** Opening Provided material block **

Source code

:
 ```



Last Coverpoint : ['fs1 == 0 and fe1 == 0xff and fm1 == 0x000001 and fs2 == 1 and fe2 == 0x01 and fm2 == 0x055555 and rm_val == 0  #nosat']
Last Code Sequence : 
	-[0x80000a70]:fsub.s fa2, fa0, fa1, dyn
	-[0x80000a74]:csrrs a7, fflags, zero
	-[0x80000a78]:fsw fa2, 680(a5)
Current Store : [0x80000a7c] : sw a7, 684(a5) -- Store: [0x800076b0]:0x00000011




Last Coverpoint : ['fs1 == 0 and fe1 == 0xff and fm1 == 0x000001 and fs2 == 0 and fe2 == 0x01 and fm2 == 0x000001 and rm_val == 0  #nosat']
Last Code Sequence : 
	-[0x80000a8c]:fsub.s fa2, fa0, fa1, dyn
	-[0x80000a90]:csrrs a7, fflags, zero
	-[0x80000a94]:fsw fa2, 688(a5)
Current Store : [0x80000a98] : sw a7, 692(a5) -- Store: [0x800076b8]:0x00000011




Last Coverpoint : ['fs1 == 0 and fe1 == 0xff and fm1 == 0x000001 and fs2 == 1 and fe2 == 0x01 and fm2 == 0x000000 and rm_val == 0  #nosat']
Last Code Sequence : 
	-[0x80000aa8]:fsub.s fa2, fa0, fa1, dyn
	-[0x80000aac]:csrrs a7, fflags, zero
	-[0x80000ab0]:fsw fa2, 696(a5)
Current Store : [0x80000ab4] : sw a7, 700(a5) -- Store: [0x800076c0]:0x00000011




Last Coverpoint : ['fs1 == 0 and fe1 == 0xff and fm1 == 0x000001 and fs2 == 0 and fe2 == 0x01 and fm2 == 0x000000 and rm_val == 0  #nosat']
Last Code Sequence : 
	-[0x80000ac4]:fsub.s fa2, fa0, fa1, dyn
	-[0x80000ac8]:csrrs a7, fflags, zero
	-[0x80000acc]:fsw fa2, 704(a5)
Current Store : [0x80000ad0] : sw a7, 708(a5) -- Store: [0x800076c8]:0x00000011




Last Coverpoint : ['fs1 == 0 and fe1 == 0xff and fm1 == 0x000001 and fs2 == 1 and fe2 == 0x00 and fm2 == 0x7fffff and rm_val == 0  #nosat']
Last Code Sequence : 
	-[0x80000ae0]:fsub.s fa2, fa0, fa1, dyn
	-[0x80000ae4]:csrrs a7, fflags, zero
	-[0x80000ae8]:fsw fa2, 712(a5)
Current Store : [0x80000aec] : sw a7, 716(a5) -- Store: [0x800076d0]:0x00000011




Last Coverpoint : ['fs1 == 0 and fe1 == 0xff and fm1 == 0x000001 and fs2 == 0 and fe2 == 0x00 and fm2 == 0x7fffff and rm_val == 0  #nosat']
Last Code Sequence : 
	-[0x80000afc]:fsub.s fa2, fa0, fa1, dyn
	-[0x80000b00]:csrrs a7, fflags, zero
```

** Closing Provided material block **
** Opening Provided material block **

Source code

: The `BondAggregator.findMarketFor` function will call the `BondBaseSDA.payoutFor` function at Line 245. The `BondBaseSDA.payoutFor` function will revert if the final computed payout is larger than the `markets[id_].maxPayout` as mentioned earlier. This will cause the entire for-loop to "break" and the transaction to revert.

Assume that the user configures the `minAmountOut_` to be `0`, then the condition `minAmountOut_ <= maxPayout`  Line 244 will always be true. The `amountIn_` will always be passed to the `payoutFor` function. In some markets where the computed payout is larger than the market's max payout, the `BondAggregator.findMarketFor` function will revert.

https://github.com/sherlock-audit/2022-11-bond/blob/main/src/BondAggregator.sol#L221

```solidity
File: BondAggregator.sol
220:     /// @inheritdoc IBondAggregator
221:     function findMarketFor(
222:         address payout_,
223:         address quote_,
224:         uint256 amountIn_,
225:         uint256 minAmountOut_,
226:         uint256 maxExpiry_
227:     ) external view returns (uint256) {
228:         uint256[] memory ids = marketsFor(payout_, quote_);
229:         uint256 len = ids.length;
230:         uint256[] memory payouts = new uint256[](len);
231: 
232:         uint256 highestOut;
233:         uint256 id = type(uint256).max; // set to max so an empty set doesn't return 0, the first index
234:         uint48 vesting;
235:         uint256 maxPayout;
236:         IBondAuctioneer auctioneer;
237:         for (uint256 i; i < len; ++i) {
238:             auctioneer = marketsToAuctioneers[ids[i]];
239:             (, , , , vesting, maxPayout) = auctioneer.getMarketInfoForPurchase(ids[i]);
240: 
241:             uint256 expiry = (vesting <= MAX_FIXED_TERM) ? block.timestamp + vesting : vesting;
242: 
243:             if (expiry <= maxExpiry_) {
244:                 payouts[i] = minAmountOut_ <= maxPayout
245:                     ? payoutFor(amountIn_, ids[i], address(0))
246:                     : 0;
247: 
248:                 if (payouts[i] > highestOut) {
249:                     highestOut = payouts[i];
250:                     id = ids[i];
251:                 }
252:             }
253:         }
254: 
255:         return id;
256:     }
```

** Closing Provided material block **

■ Exercise instructions: Filter the entries down to the lines holding the string "computed". Copy each of those lines.

■ Completed task:
: The `BondAggregator.findMarketFor` function will call the `BondBaseSDA.payoutFor` function at Line 245. The `BondBaseSDA.payoutFor` function will revert if the final computed payout is larger than the `markets[id_].maxPayout` as mentioned earlier. This will cause the entire for-loop to "break" and the transaction to revert.
Assume that the user configures the `minAmountOut_` to be `0`, then the condition `minAmountOut_ <= maxPayout`  Line 244 will always be true. The `amountIn_` will always be passed to the `payoutFor` function. In some markets where the computed payout is larger than the market's max payout, the `BondAggregator.findMarketFor` function will revert.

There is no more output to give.